Dataset records:

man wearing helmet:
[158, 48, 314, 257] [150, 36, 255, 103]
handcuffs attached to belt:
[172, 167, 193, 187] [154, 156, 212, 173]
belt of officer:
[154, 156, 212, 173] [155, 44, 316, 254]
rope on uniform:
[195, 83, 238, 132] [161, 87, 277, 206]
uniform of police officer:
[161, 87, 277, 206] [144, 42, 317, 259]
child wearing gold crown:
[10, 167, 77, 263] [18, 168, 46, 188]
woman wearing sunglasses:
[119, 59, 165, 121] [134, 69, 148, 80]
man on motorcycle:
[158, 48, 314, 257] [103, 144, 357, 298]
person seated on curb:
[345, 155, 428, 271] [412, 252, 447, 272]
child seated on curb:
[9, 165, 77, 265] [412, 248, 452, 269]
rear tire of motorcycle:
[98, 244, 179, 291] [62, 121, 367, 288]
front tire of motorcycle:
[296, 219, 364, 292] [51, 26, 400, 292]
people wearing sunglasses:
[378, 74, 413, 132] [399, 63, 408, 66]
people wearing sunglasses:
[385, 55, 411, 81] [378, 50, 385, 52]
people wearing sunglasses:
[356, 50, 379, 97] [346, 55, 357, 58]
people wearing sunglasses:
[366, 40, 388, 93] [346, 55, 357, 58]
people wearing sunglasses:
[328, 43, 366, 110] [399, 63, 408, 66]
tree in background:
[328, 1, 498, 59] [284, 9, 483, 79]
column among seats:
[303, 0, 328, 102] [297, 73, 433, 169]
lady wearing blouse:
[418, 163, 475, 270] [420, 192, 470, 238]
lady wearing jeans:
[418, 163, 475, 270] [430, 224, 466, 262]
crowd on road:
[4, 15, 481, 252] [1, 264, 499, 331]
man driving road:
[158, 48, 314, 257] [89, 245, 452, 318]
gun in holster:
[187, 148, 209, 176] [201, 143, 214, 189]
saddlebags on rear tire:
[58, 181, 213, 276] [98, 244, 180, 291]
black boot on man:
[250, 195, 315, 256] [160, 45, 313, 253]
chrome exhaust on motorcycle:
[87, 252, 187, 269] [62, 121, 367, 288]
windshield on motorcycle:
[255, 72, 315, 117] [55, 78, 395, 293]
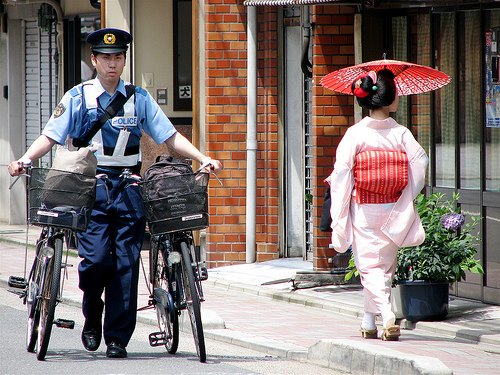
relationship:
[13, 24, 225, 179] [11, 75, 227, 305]
policeman in uniform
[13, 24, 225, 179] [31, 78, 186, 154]
policeman in blue uniform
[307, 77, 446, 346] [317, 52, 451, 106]
woman has red umbrella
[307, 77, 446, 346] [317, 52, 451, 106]
lady carrying parasol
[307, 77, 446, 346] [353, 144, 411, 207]
lady has back pack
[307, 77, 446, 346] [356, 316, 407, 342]
lady wearing clogs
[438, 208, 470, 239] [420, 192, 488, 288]
flower on bush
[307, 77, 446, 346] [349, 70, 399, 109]
lady has dark hair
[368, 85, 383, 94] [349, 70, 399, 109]
ornaments in hair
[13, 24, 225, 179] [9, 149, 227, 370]
policeman has two bikes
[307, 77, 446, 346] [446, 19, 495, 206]
lady looking in window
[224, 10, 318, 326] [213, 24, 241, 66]
building made of brick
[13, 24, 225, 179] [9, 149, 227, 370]
policeman walks two bicycles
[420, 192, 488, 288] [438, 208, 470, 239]
potted plant with purple flower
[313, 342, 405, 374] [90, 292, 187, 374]
curb at road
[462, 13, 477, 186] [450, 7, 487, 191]
windows with brown frames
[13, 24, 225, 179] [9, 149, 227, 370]
police man walking two bicycles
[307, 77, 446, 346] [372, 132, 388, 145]
woman wearing pink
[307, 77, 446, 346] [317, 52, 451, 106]
asian woman holding parasol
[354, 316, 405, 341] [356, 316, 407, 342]
pair of wooden sandals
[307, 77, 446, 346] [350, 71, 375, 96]
woman with intricate bun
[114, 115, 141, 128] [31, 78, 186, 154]
tag on a outfit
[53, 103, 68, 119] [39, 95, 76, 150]
police badge on sleeve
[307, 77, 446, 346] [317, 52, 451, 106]
woman holding red umbrella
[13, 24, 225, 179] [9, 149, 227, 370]
man pushing two bikes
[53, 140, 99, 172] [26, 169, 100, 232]
bag in basket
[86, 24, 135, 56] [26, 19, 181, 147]
hat on man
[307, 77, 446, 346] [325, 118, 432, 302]
woman in a kimono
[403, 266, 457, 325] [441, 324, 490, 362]
pot on ground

- [WHAT YOU ARE ASKED TO DO] Could you pull out every line above and reproduce each one verbatim, leaving the pictures out of your answer?

- [EXPECTED ANSWER]
man wearing helmet:
[158, 48, 314, 257] [150, 36, 255, 103]
handcuffs attached to belt:
[172, 167, 193, 187] [154, 156, 212, 173]
belt of officer:
[154, 156, 212, 173] [155, 44, 316, 254]
rope on uniform:
[195, 83, 238, 132] [161, 87, 277, 206]
uniform of police officer:
[161, 87, 277, 206] [144, 42, 317, 259]
child wearing gold crown:
[10, 167, 77, 263] [18, 168, 46, 188]
woman wearing sunglasses:
[119, 59, 165, 121] [134, 69, 148, 80]
man on motorcycle:
[158, 48, 314, 257] [103, 144, 357, 298]
person seated on curb:
[345, 155, 428, 271] [412, 252, 447, 272]
child seated on curb:
[9, 165, 77, 265] [412, 248, 452, 269]
rear tire of motorcycle:
[98, 244, 179, 291] [62, 121, 367, 288]
front tire of motorcycle:
[296, 219, 364, 292] [51, 26, 400, 292]
people wearing sunglasses:
[378, 74, 413, 132] [399, 63, 408, 66]
people wearing sunglasses:
[385, 55, 411, 81] [378, 50, 385, 52]
people wearing sunglasses:
[356, 50, 379, 97] [346, 55, 357, 58]
people wearing sunglasses:
[366, 40, 388, 93] [346, 55, 357, 58]
people wearing sunglasses:
[328, 43, 366, 110] [399, 63, 408, 66]
tree in background:
[328, 1, 498, 59] [284, 9, 483, 79]
column among seats:
[303, 0, 328, 102] [297, 73, 433, 169]
lady wearing blouse:
[418, 163, 475, 270] [420, 192, 470, 238]
lady wearing jeans:
[418, 163, 475, 270] [430, 224, 466, 262]
crowd on road:
[4, 15, 481, 252] [1, 264, 499, 331]
man driving road:
[158, 48, 314, 257] [89, 245, 452, 318]
gun in holster:
[187, 148, 209, 176] [201, 143, 214, 189]
saddlebags on rear tire:
[58, 181, 213, 276] [98, 244, 180, 291]
black boot on man:
[250, 195, 315, 256] [160, 45, 313, 253]
chrome exhaust on motorcycle:
[87, 252, 187, 269] [62, 121, 367, 288]
windshield on motorcycle:
[255, 72, 315, 117] [55, 78, 395, 293]
relationship:
[13, 24, 225, 179] [11, 75, 227, 305]
policeman in uniform
[13, 24, 225, 179] [31, 78, 186, 154]
policeman in blue uniform
[307, 77, 446, 346] [317, 52, 451, 106]
woman has red umbrella
[307, 77, 446, 346] [317, 52, 451, 106]
lady carrying parasol
[307, 77, 446, 346] [353, 144, 411, 207]
lady has back pack
[307, 77, 446, 346] [356, 316, 407, 342]
lady wearing clogs
[438, 208, 470, 239] [420, 192, 488, 288]
flower on bush
[307, 77, 446, 346] [349, 70, 399, 109]
lady has dark hair
[368, 85, 383, 94] [349, 70, 399, 109]
ornaments in hair
[13, 24, 225, 179] [9, 149, 227, 370]
policeman has two bikes
[307, 77, 446, 346] [446, 19, 495, 206]
lady looking in window
[224, 10, 318, 326] [213, 24, 241, 66]
building made of brick
[13, 24, 225, 179] [9, 149, 227, 370]
policeman walks two bicycles
[420, 192, 488, 288] [438, 208, 470, 239]
potted plant with purple flower
[313, 342, 405, 374] [90, 292, 187, 374]
curb at road
[462, 13, 477, 186] [450, 7, 487, 191]
windows with brown frames
[13, 24, 225, 179] [9, 149, 227, 370]
police man walking two bicycles
[307, 77, 446, 346] [372, 132, 388, 145]
woman wearing pink
[307, 77, 446, 346] [317, 52, 451, 106]
asian woman holding parasol
[354, 316, 405, 341] [356, 316, 407, 342]
pair of wooden sandals
[307, 77, 446, 346] [350, 71, 375, 96]
woman with intricate bun
[114, 115, 141, 128] [31, 78, 186, 154]
tag on a outfit
[53, 103, 68, 119] [39, 95, 76, 150]
police badge on sleeve
[307, 77, 446, 346] [317, 52, 451, 106]
woman holding red umbrella
[13, 24, 225, 179] [9, 149, 227, 370]
man pushing two bikes
[53, 140, 99, 172] [26, 169, 100, 232]
bag in basket
[86, 24, 135, 56] [26, 19, 181, 147]
hat on man
[307, 77, 446, 346] [325, 118, 432, 302]
woman in a kimono
[403, 266, 457, 325] [441, 324, 490, 362]
pot on ground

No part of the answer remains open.